Pete Harrod, Director of Functional Safety at Arm in Cambridge – and now also a Visiting Professor in Dependable Computing in E&EE at Imperial College.

Pete is one of the 12 founding engineers of Arm and is still there 28 years later, having taken on a number of roles in design, test, debug and now in functional safety. He is one of the UK experts on the working group that develops the ISO 26262 standard for automotive functional safety and is now contributing to a forthcoming standard on the ‘Safety of the Intended Functionality (SOTIF)’. He has a PhD from UMIST , is a Fellow of the IET and is on the steering committee of the European Test Symposium. In October he started his part-time role as a Royal Academy of Engineering Visiting Professor.

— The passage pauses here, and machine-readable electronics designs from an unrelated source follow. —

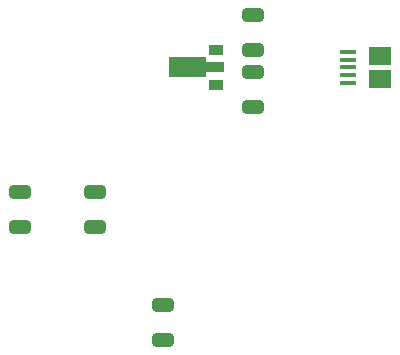
<source format=gbr>
%TF.GenerationSoftware,KiCad,Pcbnew,7.0.10-7.0.10~ubuntu22.04.1*%
%TF.CreationDate,2024-01-08T16:33:40+00:00*%
%TF.ProjectId,wifi_temp_sensor,77696669-5f74-4656-9d70-5f73656e736f,rev?*%
%TF.SameCoordinates,Original*%
%TF.FileFunction,Paste,Top*%
%TF.FilePolarity,Positive*%
%FSLAX46Y46*%
G04 Gerber Fmt 4.6, Leading zero omitted, Abs format (unit mm)*
G04 Created by KiCad (PCBNEW 7.0.10-7.0.10~ubuntu22.04.1) date 2024-01-08 16:33:40*
%MOMM*%
%LPD*%
G01*
G04 APERTURE LIST*
G04 Aperture macros list*
%AMRoundRect*
0 Rectangle with rounded corners*
0 $1 Rounding radius*
0 $2 $3 $4 $5 $6 $7 $8 $9 X,Y pos of 4 corners*
0 Add a 4 corners polygon primitive as box body*
4,1,4,$2,$3,$4,$5,$6,$7,$8,$9,$2,$3,0*
0 Add four circle primitives for the rounded corners*
1,1,$1+$1,$2,$3*
1,1,$1+$1,$4,$5*
1,1,$1+$1,$6,$7*
1,1,$1+$1,$8,$9*
0 Add four rect primitives between the rounded corners*
20,1,$1+$1,$2,$3,$4,$5,0*
20,1,$1+$1,$4,$5,$6,$7,0*
20,1,$1+$1,$6,$7,$8,$9,0*
20,1,$1+$1,$8,$9,$2,$3,0*%
%AMFreePoly0*
4,1,9,3.862500,-0.866500,0.737500,-0.866500,0.737500,-0.450000,-0.737500,-0.450000,-0.737500,0.450000,0.737500,0.450000,0.737500,0.866500,3.862500,0.866500,3.862500,-0.866500,3.862500,-0.866500,$1*%
G04 Aperture macros list end*
%ADD10RoundRect,0.250000X0.650000X-0.325000X0.650000X0.325000X-0.650000X0.325000X-0.650000X-0.325000X0*%
%ADD11R,1.300000X0.900000*%
%ADD12FreePoly0,180.000000*%
%ADD13RoundRect,0.250000X-0.650000X0.325000X-0.650000X-0.325000X0.650000X-0.325000X0.650000X0.325000X0*%
%ADD14R,1.350000X0.400000*%
%ADD15R,1.900000X1.500000*%
G04 APERTURE END LIST*
D10*
%TO.C,C5*%
X213995000Y-58625000D03*
X213995000Y-55675000D03*
%TD*%
%TO.C,C4*%
X201930000Y-49100000D03*
X201930000Y-46150000D03*
%TD*%
D11*
%TO.C,U2*%
X218485000Y-37060000D03*
D12*
X218397500Y-35560000D03*
D11*
X218485000Y-34060000D03*
%TD*%
D10*
%TO.C,C1*%
X221660000Y-34060000D03*
X221660000Y-31110000D03*
%TD*%
D13*
%TO.C,C3*%
X208280000Y-46150000D03*
X208280000Y-49100000D03*
%TD*%
D14*
%TO.C,J1*%
X229677500Y-36860000D03*
X229677500Y-36210000D03*
X229677500Y-35560000D03*
X229677500Y-34910000D03*
X229677500Y-34260000D03*
D15*
X232377500Y-36560000D03*
X232377500Y-34560000D03*
%TD*%
D13*
%TO.C,C2*%
X221660000Y-35965000D03*
X221660000Y-38915000D03*
%TD*%
M02*

</source>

In this talk, Pete will briefly tell you something about himself, his time at Arm and what he does there now – and introduce his role as a part-time Visiting Professor and what he hopes to achieve in the 3 years that he will be doing this. But the focus of the talk will be on how an IP provider such as Arm can develop products that can be used in applications where safety is a key concern. By using ‘Connected and Highly Automated Vehicles’ (so-called self-driving cars) as an example, he’ll explain how the design and verification process needs to proceed to meet the requirements of safety standards and discuss the types of faults that can occur and how they need to be handled. By describing one of the latest Arm CPUs that support functional safety, he’ll show what can be achieved at the IP level. He’ll conclude with a look at future challenges and areas that are ripe for collaborative research.

This talk is part of the CAS Talks series.